Hey there! Today, I have another Loving the Lines for you! Loving the Lines is dedicated to books with stand-out quotes that need to be shared. I’m often moved by passages and lines from the books I read, and I thought this would be a great way to show the love!! Many thanks to all the wonderful writers who inspire, empower, entertain, and make people think.
Today, I’m sharing my favorite quotes from Aphrodite in Pieces, a powerful and thought-provoking story about the famous Greek goddess. I LOVED this read and have a bunch of favorite lines for you today. Let’s check them out!


Author: Lauren J.A. Bear
Pages: 384
Publication Date: April 21, 2026
Publisher: Ace
Synopsis: Two hundred years before the common era, Aphrodite surprises an itinerant sculptor with a shocking Hear my story, see me for who I truly am, and carve it into stone. Never before has the goddess posed for her likeness, and as the artist works, she shares pieces of herself.
Her greatest triumphs and most grievous mistakes. The truth behind the tales of her beneficence and vengeance. And the one epic romance that slips through her perfect fingers, time and time again.
Part memoir, part fantasy, and all heart, Aphrodite in Pieces begs the eternal, essential what do love and beauty truly mean? And can they last?
LINKS: Goodreads | BookBub | Amazon | Bookshop.org

Metaphors are for the comparable, and Ares and I were beyond that. Sometimes, even now, my heart is a fist. Other times it is the sun or a bloody star. So, too, can love be many things. A bridge, a weight, a balm. But if love is a song, then Ares is its refrain, the best part, the one I come back to over and over again.
“Honesty is the greatest intimacy.”

“He’s just a man. And you are everything.”
Most pain heals, scarring with space, with forgetting and forgiving. But not all pain. There is hurt that stays, that absorbs into who you are, organs and bone and blood rearranging to fit. This is the wound at the core of me. Mostly quiescent but always festering.
“Waves break and fall, but resume. So shall you.”
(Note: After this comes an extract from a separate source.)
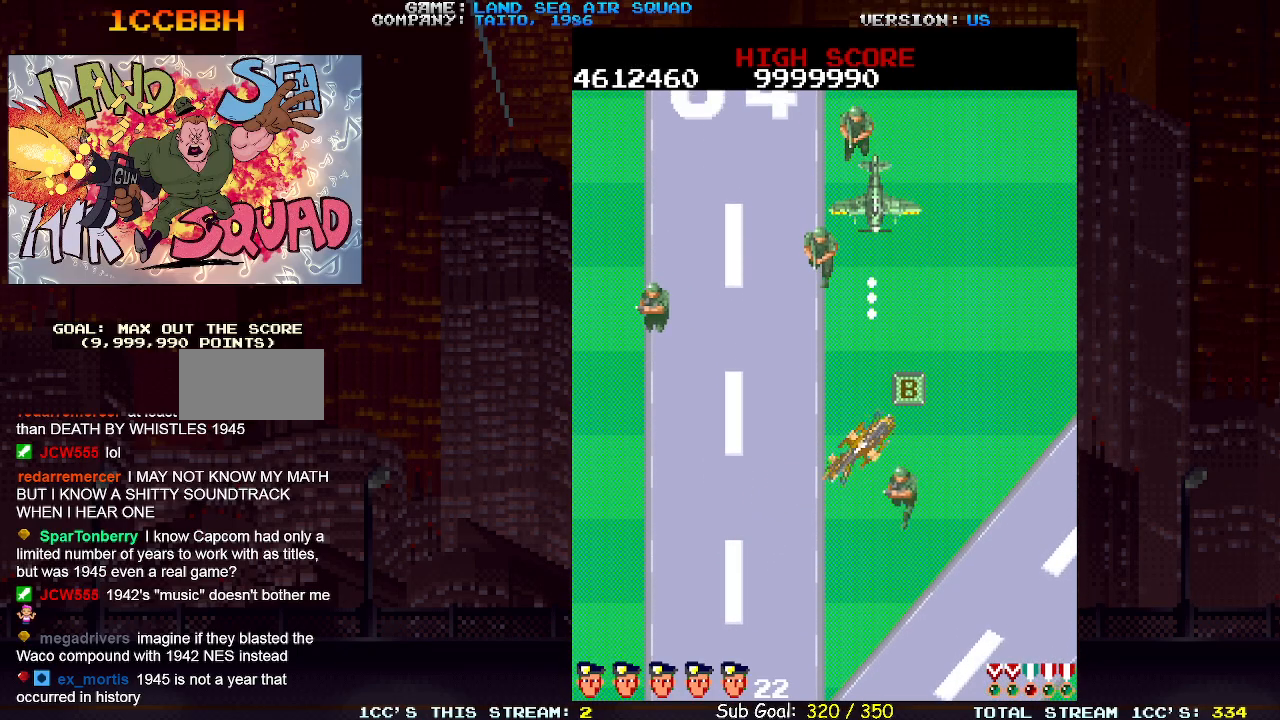
{"buttons": [], "left_stick": "up-right"}
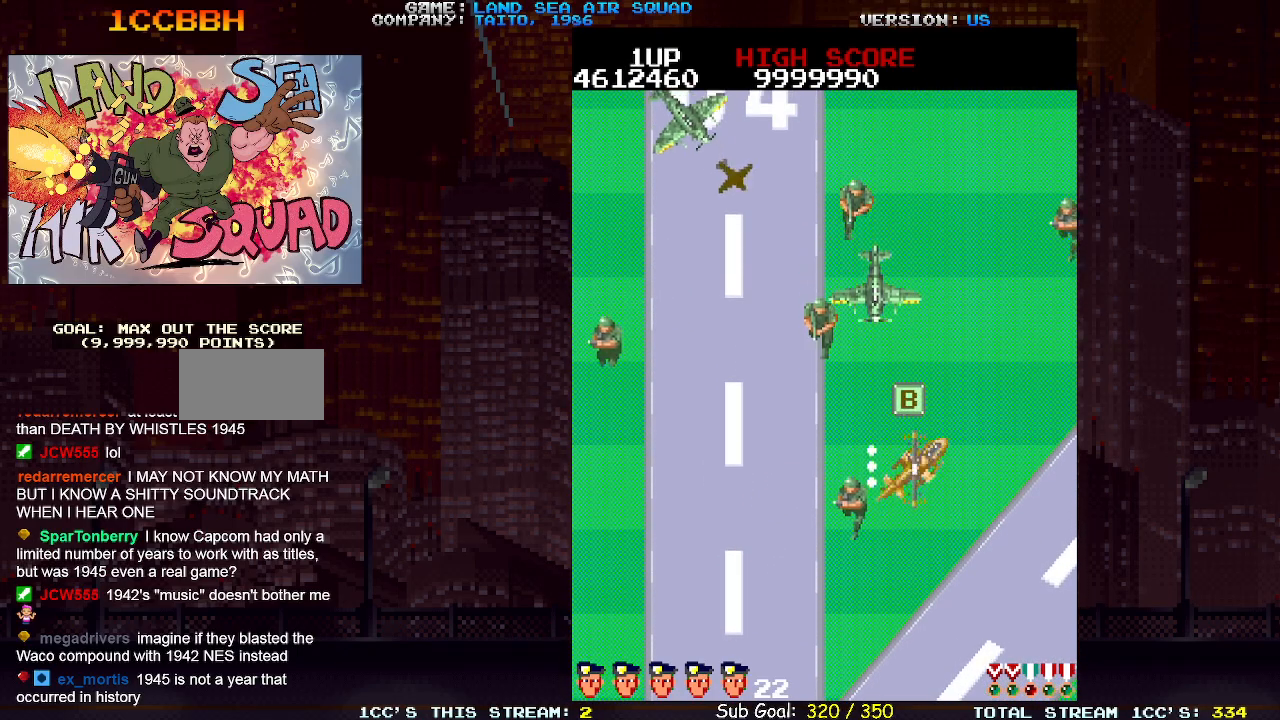
{"buttons": [], "left_stick": "down-left", "events": [[200, "left_stick", "up-left"], [267, "SQUARE", "down"], [333, "SQUARE", "up"], [483, "left_stick", "down-left"]]}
“I’ve never thought flowers to be delicate little things,” he says. “I find them strong.” She lights up, intrigued. “Tell me why.” Alexandros chooses his words with precision. He’s a considerate person in many ways, in his art, his messaging. And he longs to impress her. “You said before that flowers are love, and I agree. Because they multiply, because they feed insects and animals and sustain life. Because they spread joy.” She is staring at him now with a fresh fascination, a fixed concentration, as if he is the most brilliant man she’s ever heard, and he understands once more why people fall for her. “But flowers are alive. They are resilient. Snow comes, as does rain or drought, yet they return. You are a pretty face, but you are also irrepressible.”
What a world we could enjoy if men treated all women like they were real people.
The pursuit of perfection can be destructive. The idea of an ideal breaks us. And this kind of immaculate beauty does not necessarily engender love. I have seen gorgeous men and women who are vain and stupid and unloved. And yet, love almost always creates beauty. When two souls connect, the physical defects disappear. A good heart radiates from the core; a great love transforms. And this beauty, the one that comes from love, makes us feel the most alive. This is art.

HEARTBREAK REVEALS YOUR depth. Healing illuminates your boundaries.
The best art originates in life.
I adjusted the pillow beneath his head and whispered, “You saved me. I no longer believed you cared.” “I would crawl my broken, battered body across every field of war to reach you,” he rasped.

Ares left his chair and came before me on his knees. “I do not love you because you are beautiful”—he grinned—“or because you’re an absolute beast in bed, but because of who you are and have been and will be.” “And I do not love you for your strength or your sword. I love all of you, Ares.” My voice lowered, trembling with joy. “I am so happy you exist.” This love of ours was not static, but dynamic. A continuous process of discovery toward an infinite. If there could be an end, it wouldn’t be possession, but interdependence. For Ares could sweep me up, sweep me away even, but not from myself. Never again. We were two souls, knotted together, made stronger by our individual freedoms.
The beautiful moments of love are the best solace—perhaps the only solace—when a soul is tormented by loss. And with the persistence of memory, no one you love is ever truly dead.
Sometimes it is easier to be the first to hate, the first to say no. Then nobody will laugh when you fail.

Together, hands intertwined, we remain the paradox, the polarizing duality in every soul. The capacity for both tenderness and terror, love and war. The same energy transferred back and forth until the last breath extinguishes upon this earth. A puff, a sigh, then nothing.
As long as something remains unknown, it retains the possibility of forever. Art only lasts if we continue to ask questions, if we continue to believe in the mystery. If humanity stops thinking, we take it all for granted.”
Love, he now knows, is real, but it isn’t an objective reality. It’s a subjective affirmation that yes, he exists, and a confirmation that yes, this life is worth it.